In the 1990s, Bok and a colleague discovered that when a certain gene, called RPE-65, is missing or defective, the bucket brigade can’t complete its delivery of vitamin A. They published that discovery in 1998, which laid the groundwork for the first successful gene therapy in human vision. Ten years later, in clinical trials, healthy REP-65 was being implanted in the retinas of children born blind. “A boy who could barely negotiate a room is now riding his bike,” Bok reported.

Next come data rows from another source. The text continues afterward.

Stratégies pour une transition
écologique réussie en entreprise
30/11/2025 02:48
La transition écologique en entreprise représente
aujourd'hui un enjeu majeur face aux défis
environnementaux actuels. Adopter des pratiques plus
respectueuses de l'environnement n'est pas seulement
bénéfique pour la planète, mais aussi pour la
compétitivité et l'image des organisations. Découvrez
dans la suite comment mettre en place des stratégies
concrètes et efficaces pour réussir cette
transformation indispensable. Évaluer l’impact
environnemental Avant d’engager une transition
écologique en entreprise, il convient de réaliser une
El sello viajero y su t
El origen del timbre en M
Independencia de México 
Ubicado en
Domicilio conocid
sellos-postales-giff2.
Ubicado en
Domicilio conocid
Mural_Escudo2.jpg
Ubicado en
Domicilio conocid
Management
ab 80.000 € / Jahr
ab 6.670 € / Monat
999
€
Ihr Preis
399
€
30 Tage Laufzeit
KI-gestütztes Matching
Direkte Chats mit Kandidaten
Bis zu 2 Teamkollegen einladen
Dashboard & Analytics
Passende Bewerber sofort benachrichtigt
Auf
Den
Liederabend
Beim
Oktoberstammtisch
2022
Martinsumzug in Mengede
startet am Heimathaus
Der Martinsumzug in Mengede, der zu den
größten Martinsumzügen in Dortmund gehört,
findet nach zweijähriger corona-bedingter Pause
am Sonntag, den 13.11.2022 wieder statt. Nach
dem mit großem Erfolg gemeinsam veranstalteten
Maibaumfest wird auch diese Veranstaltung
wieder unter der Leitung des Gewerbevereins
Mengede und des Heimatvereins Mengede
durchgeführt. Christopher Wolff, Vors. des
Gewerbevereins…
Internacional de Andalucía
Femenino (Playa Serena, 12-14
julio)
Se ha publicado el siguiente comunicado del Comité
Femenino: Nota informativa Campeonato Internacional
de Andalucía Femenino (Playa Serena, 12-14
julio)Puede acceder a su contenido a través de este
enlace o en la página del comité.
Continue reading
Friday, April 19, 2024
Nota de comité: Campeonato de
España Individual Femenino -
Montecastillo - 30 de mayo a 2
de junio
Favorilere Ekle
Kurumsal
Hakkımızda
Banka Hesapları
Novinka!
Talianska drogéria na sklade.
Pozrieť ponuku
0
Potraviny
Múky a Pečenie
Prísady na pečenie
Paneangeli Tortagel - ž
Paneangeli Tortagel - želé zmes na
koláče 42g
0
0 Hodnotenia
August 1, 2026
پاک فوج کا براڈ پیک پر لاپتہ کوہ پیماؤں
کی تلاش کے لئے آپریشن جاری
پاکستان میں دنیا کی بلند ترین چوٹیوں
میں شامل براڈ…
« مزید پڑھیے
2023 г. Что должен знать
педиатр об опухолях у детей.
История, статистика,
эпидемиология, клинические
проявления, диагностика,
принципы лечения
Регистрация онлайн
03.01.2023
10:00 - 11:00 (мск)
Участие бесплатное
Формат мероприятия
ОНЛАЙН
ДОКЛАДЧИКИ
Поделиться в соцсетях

That cure for just one of the forms of inherited retinal disease has been 40 years in the making. It’s not surprising, then, that Bok considers patience the chief virtue of a successful scientist. “I’ve always gone slowly about the acquisition of data,” he said. “When I’m in a hurry, I make mistakes. That’s true of my hobbies, too.”

 Bok has also spent many years researching age-related macular degeneration, a loss of vision that affects 30 percent of people over the age of 70. “I think we’re finally cracking the door open on that one,” he said.

Success has brought him many offers of directorships and other administrative positions. Bok has turned them all down. “The two things I relish are teaching and being in my laboratory,” he said.

After more than 40 years in the lab and the classroom, Bok still finds himself marveling at God’s creation. “It thrills me every time I see the intricacy and complexity of the eye’s processes,” he said. “My faith only gets stronger.”